Thoughts on first appointments with a therapist.

Over the past couple of weeks, I’ve had a number of people tell me that they had made their first appointment with a therapist. They told me because they didn’t feel safe telling their family. Let that sink in for a minute.

A complete stranger was safer than their family.

Are you one of those family members? I know you don’t mean to be, but it’s easy to slip and make people feel like depression or anxiety or a host of other mental health issues are a weakness. They aren’t. Don’t tell someone to tough it out, or “man up,” or to get their act together.

You think they want to be in this state? No. So support them in getting the help they need.

And if you do have family like this? I just want to tell you that am proud of you for taking care of yourself. You are awesome. Get the help you need and don’t let anyone shame you for seeing a therapist. You wouldn’t try to heal a broken arm on your own and the mind is a helluva lot trickier.

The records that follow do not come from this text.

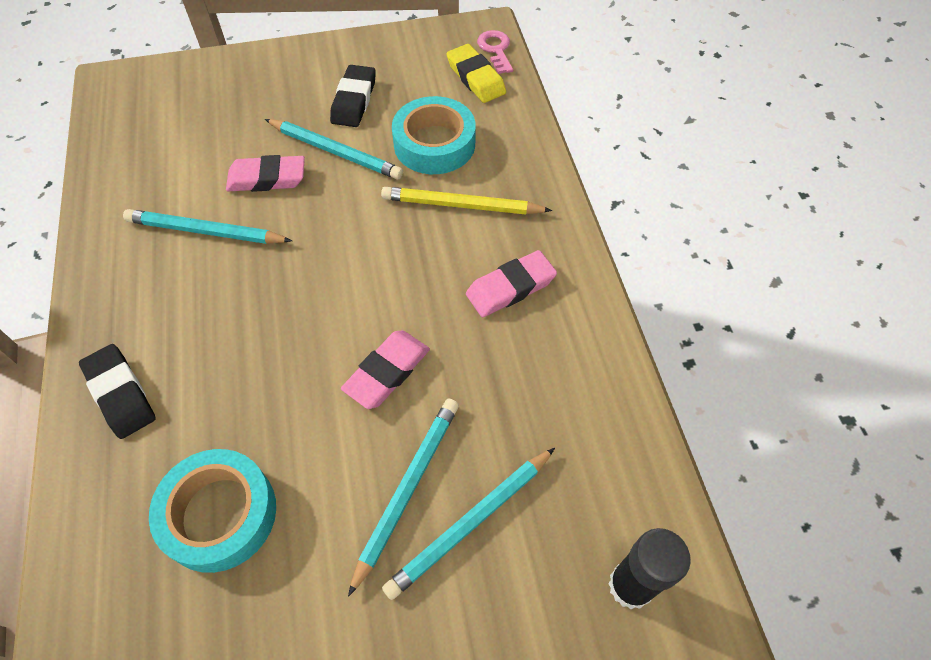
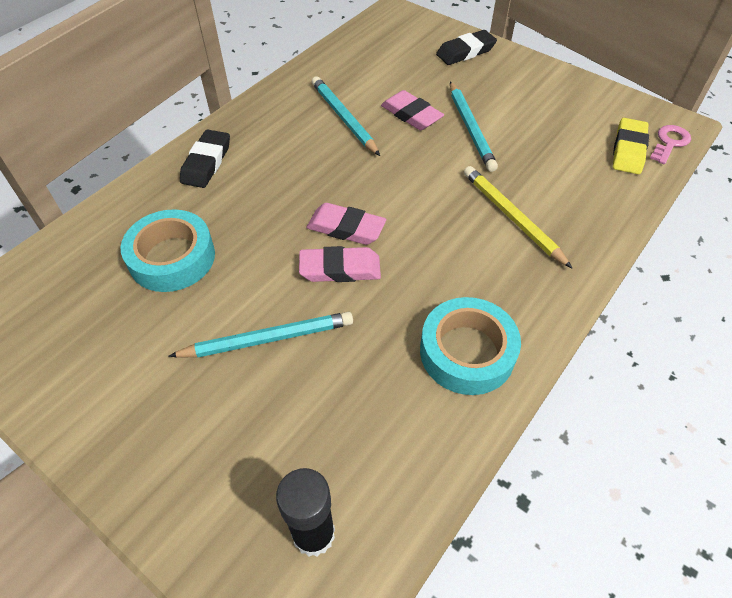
camera: 50 degrees right, 5 degrees down
black eraser [330,65,376,127] -> black eraser moved to [436,30,497,65]
turquoise pencil [382,448,555,600] -> none
turquoise tape [392,96,476,174] -> turquoise tape moved to [420,297,521,395]
pink eraser [466,250,557,317] -> pink eraser moved to [306,203,386,245]

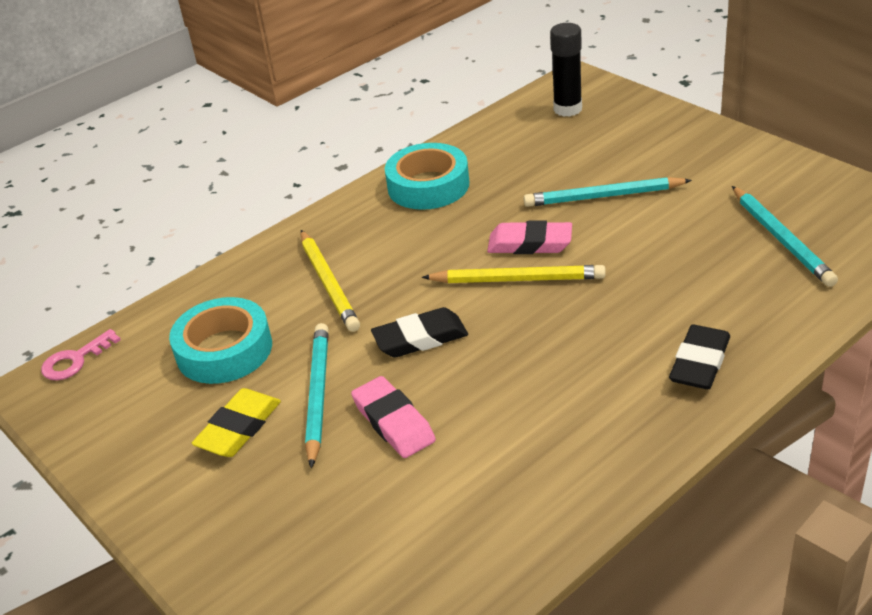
camera: 165 degrees left, 15 degrees down
turquoise tape [120,209,215,292] -> turquoise tape moved to [169,297,272,384]
pink eraser [306,203,386,245] -> yellow pencil [422,265,606,283]
turquoise pencil [312,76,380,156] -> turquoise pencil moved to [732,186,838,287]
black eraser [436,30,497,65] -> black eraser moved to [371,307,468,358]
yellow eraser [613,118,649,174] -> yellow eraser moved to [192,388,281,457]

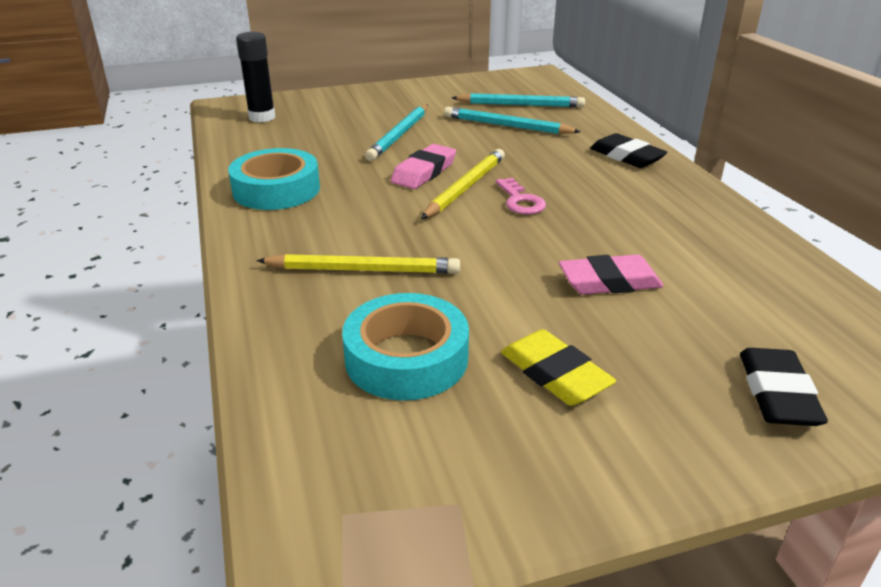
camera: 70 degrees left, 5 degrees down
pink key [41,329,121,381] -> pink key moved to [496,178,546,215]
turquoise pencil [305,323,329,468] -> turquoise pencil moved to [444,107,581,134]
black eraser [371,307,468,358] -> black eraser moved to [740,348,828,426]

Oh. Here. I made this for you.

Did you know you can support Mary on Patreon!

7 Responses

  1. Greg

    Also, keep in kind that therapists are fallible humans. The first one you pick might not be the right one for you. If it isnt working, try a different therapist.

  2. Seth

    “A complete stranger was safer than their family.”

    This seems completely natural to me, if only because you can’t get away from your family. If you make a mistake, they’ll still be around, and they won’t let you forget.

    I’ve been told that my experiences are atypical.

    A more important question, I think, is how can you tell if a therapist is not working for you? What signs should you look for? Alternately, what signs tell you that a therapist is working for you?

    1. Mary Robinette Kowal Post author

      I’m not suggesting that they should speak to me about their issues, but the fact that keeping the fact that they were seeing a therapist a secret from their family is… Well. Seeing a therapist isn’t a mistake. If your family treats you like it is, that’s a problem.

  3. Interrobang

    I’d rather talk about issues with a therapist than with my family, because my family and I don’t see eye to eye on various issues, and they still blame me for a lot of things that happened in the past that weren’t totally my fault, so, frankly, I don’t trust them with a lot of important issues. I think a lot of people have family issues like this. (Note: This refers to my parents, since I’m single and have no children.) I mean, we nominally get along, but there are things we just don’t talk about. Ever.

    I’ve never been able to find a compatible therapist, though, so I mostly talk to trusted friends.

    1. Mary Robinette Kowal Post author

      I’m not suggesting that people should be comfortable talking to their entire family about their issues. There’s a great deal of value in having an outside, and trained, perspective from a therapist. My point was that feeling unsafe telling a family member that one is seeing a therapist is a fairly telling note about familial relations.